▸ Problem statement: Repeat, exactly as written, all of the entries, but not their pictures.

***

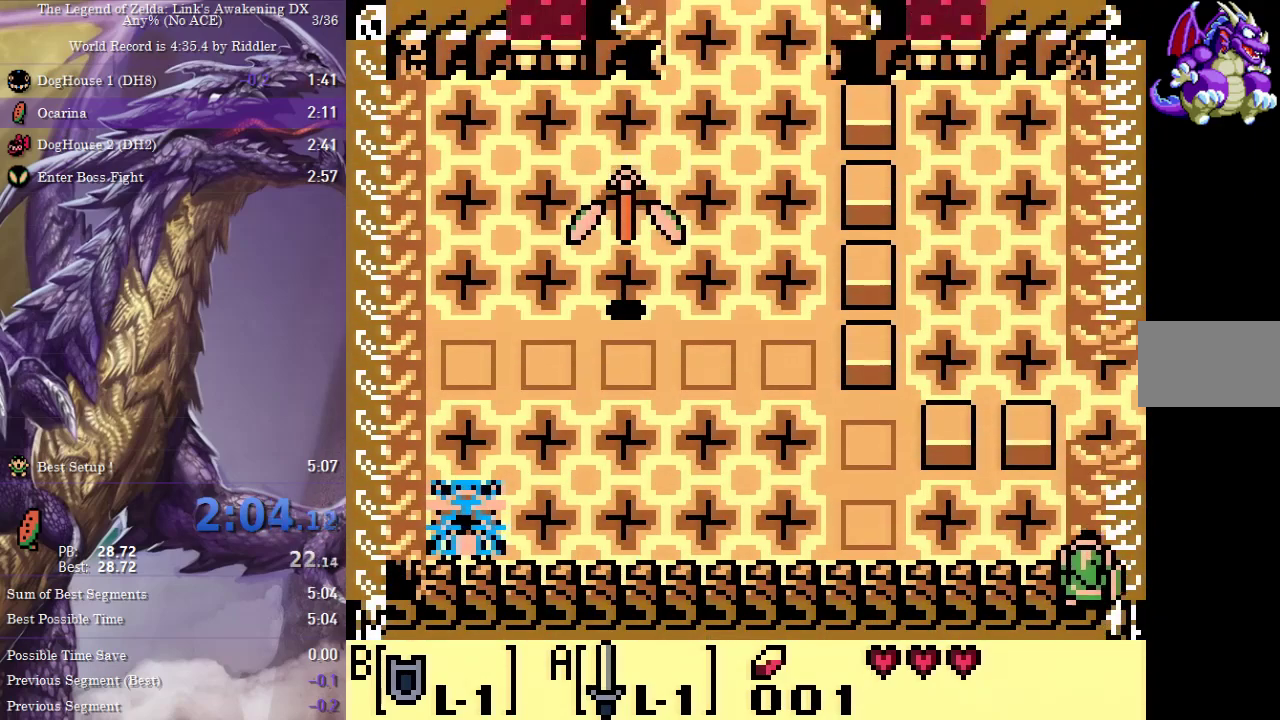
Gameplay with a controller (Nintendo layout); each line is a JSON object with the inputs held at the frame after it. "events" lists button and stick changes between this image and that frame as [ms after this image, input, new state], when the widget could be followed in between. Not read: L3 R3.
{"buttons": ["B", "DPAD_UP"], "events": [[50, "B", "down"], [100, "B", "up"], [400, "B", "down"], [433, "B", "up"], [483, "B", "down"]]}
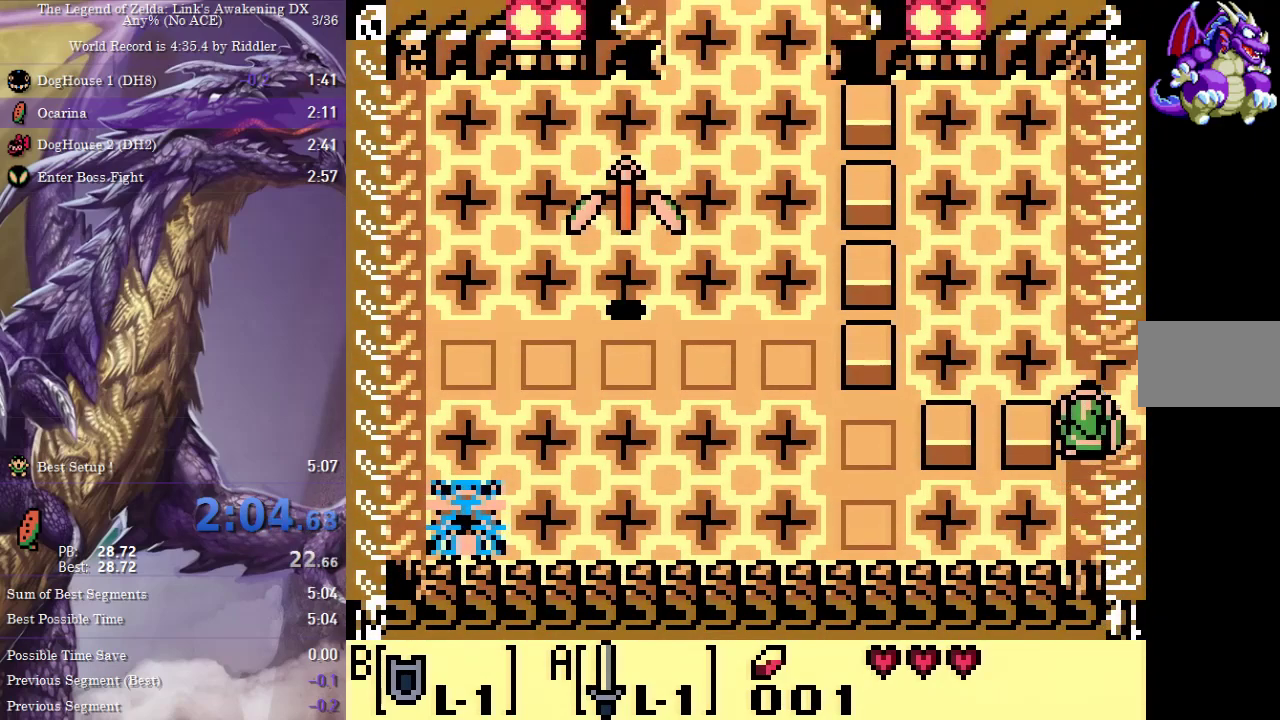
{"buttons": ["DPAD_UP"], "events": [[33, "B", "up"], [83, "B", "down"], [150, "B", "up"], [483, "DPAD_LEFT", "down"], [500, "DPAD_LEFT", "up"]]}
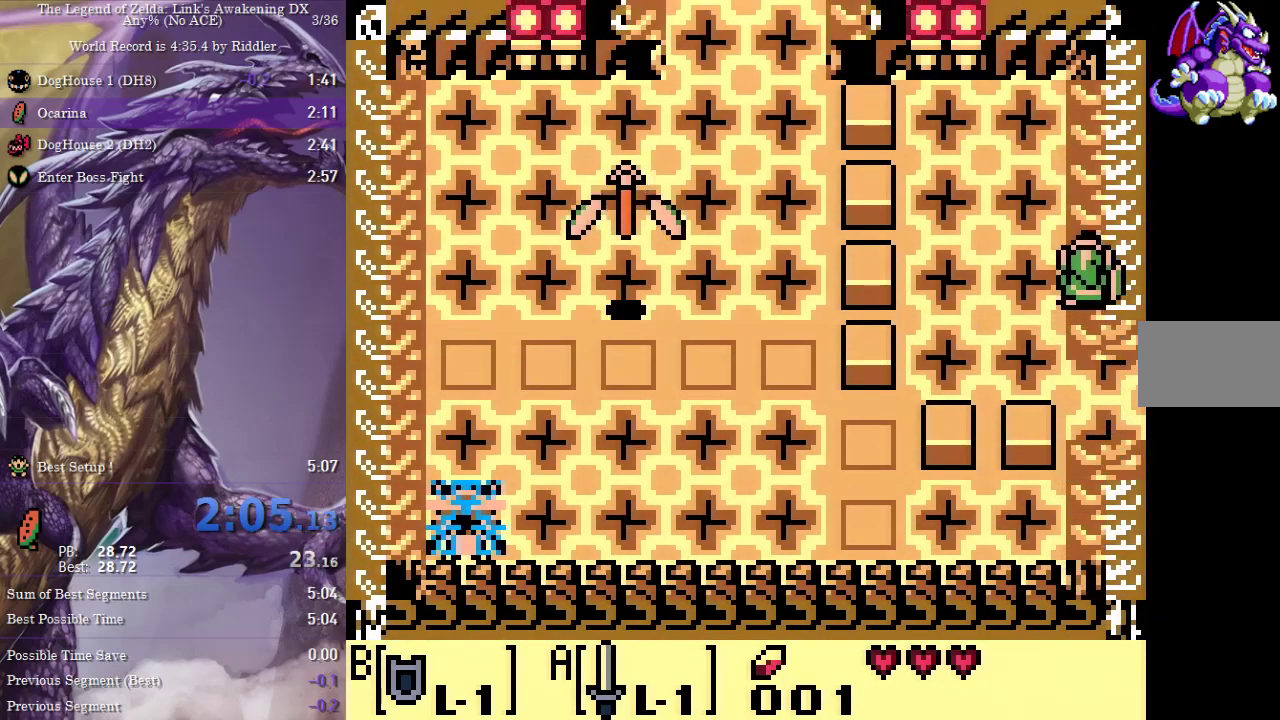
{"buttons": ["DPAD_UP"], "events": [[367, "DPAD_LEFT", "down"], [433, "DPAD_LEFT", "up"]]}
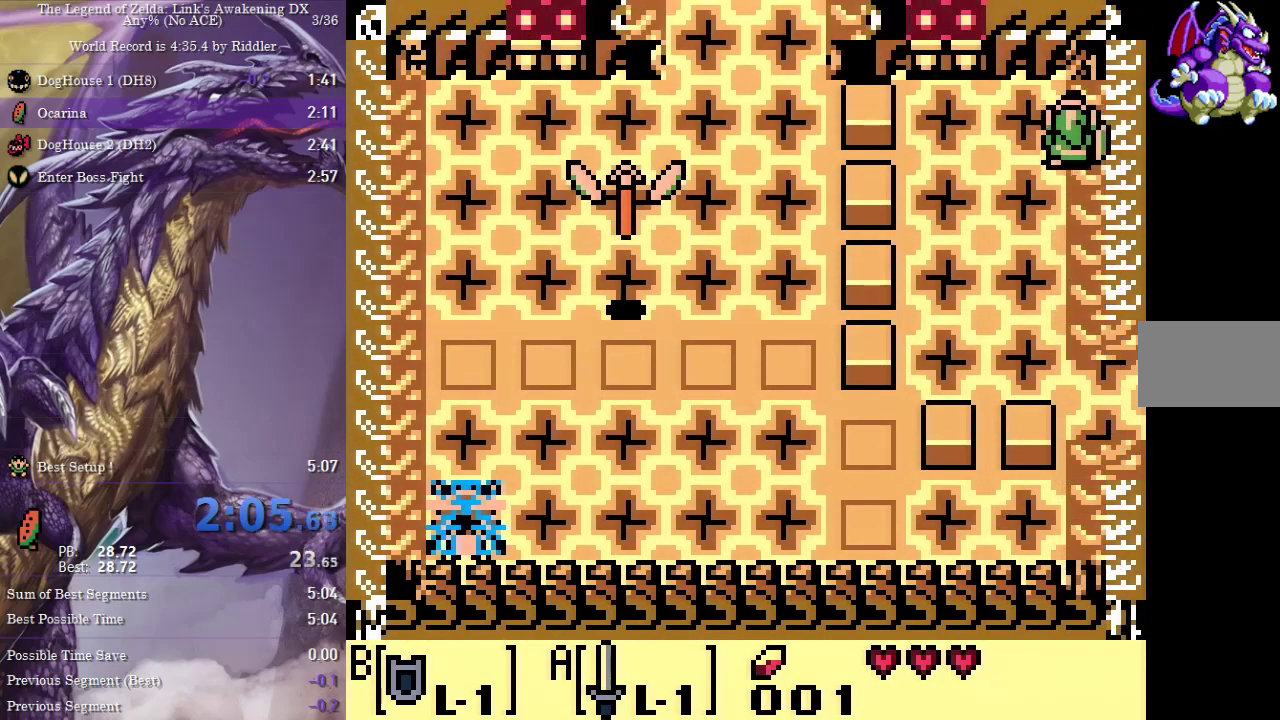
{"buttons": ["DPAD_UP"], "events": [[300, "B", "down"], [350, "B", "up"]]}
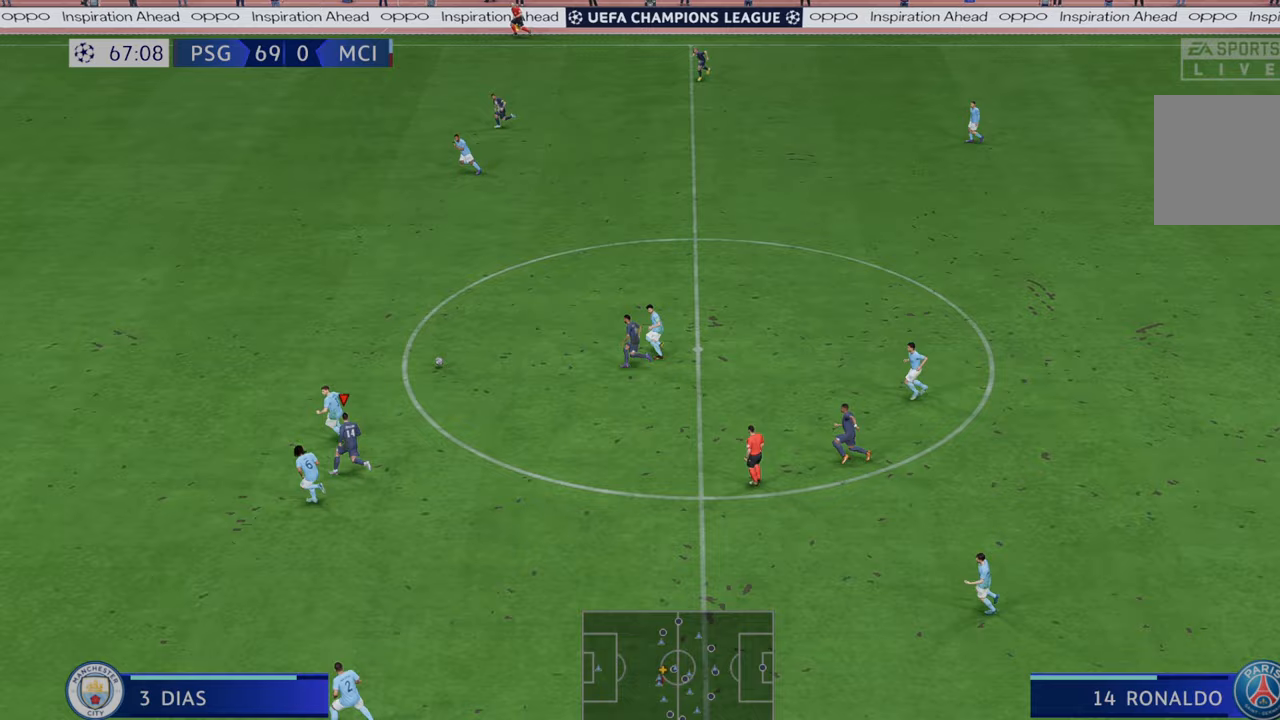
Gameplay with a controller (Xbox layout); each line is a JSON object with the inputs held at the frame after it. "events" lists button and stick changes between this image and that frame as [ms after this image, input, new state], when the widget could be followed in between. Not read: L3 R3.
{"buttons": ["R2"], "left_stick": "left", "right_stick": "center", "events": []}
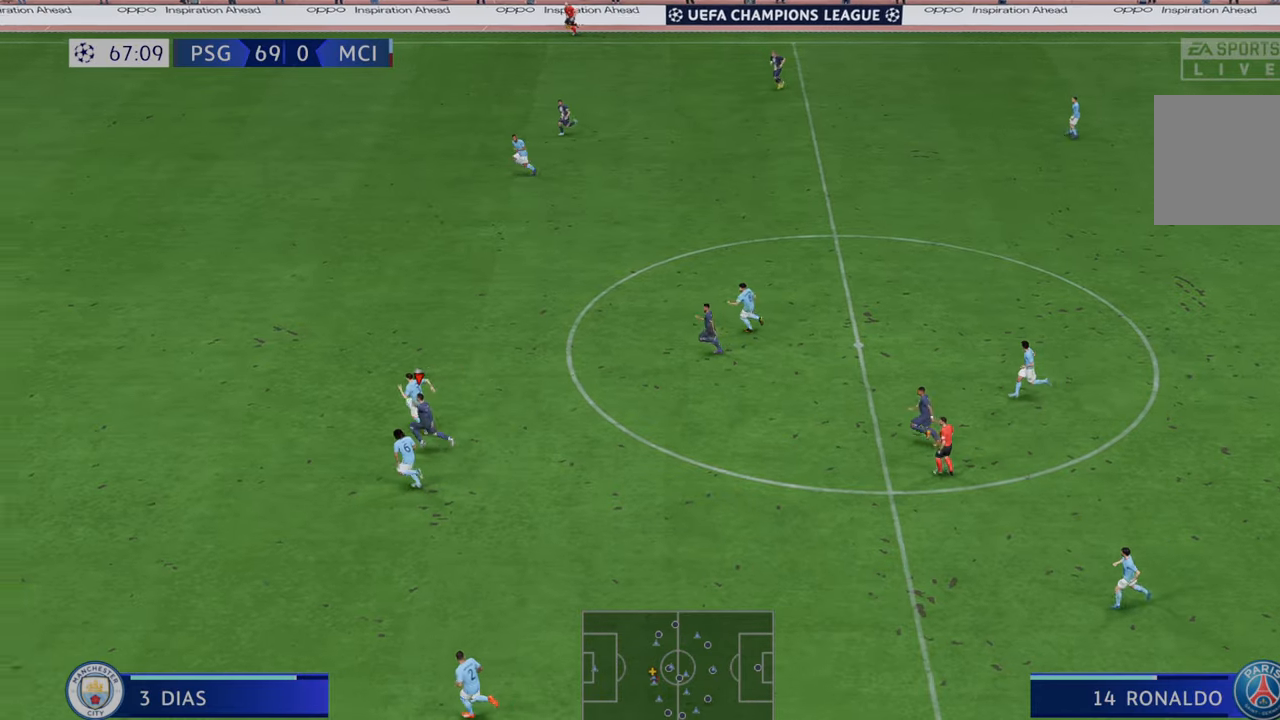
{"buttons": ["R2"], "left_stick": "left", "right_stick": "center", "events": []}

***

▸ Exercise result:
Gameplay with a controller (Nintendo layout); each line is a JSON object with the inputs held at the frame after it. "events" lists button and stick changes between this image and that frame as [ms after this image, input, new state], when the widget could be followed in between. Not read: L3 R3.
{"buttons": ["B", "DPAD_UP"], "events": [[50, "B", "down"], [100, "B", "up"], [400, "B", "down"], [433, "B", "up"], [483, "B", "down"]]}
{"buttons": ["DPAD_UP"], "events": [[33, "B", "up"], [83, "B", "down"], [150, "B", "up"], [483, "DPAD_LEFT", "down"], [500, "DPAD_LEFT", "up"]]}
{"buttons": ["DPAD_UP"], "events": [[367, "DPAD_LEFT", "down"], [433, "DPAD_LEFT", "up"]]}
{"buttons": ["DPAD_UP"], "events": [[300, "B", "down"], [350, "B", "up"]]}
Gameplay with a controller (Xbox layout); each line is a JSON object with the inputs held at the frame after it. "events" lists button and stick changes between this image and that frame as [ms after this image, input, new state], when the widget could be followed in between. Not read: L3 R3.
{"buttons": ["R2"], "left_stick": "left", "right_stick": "center", "events": []}
{"buttons": ["R2"], "left_stick": "left", "right_stick": "center", "events": []}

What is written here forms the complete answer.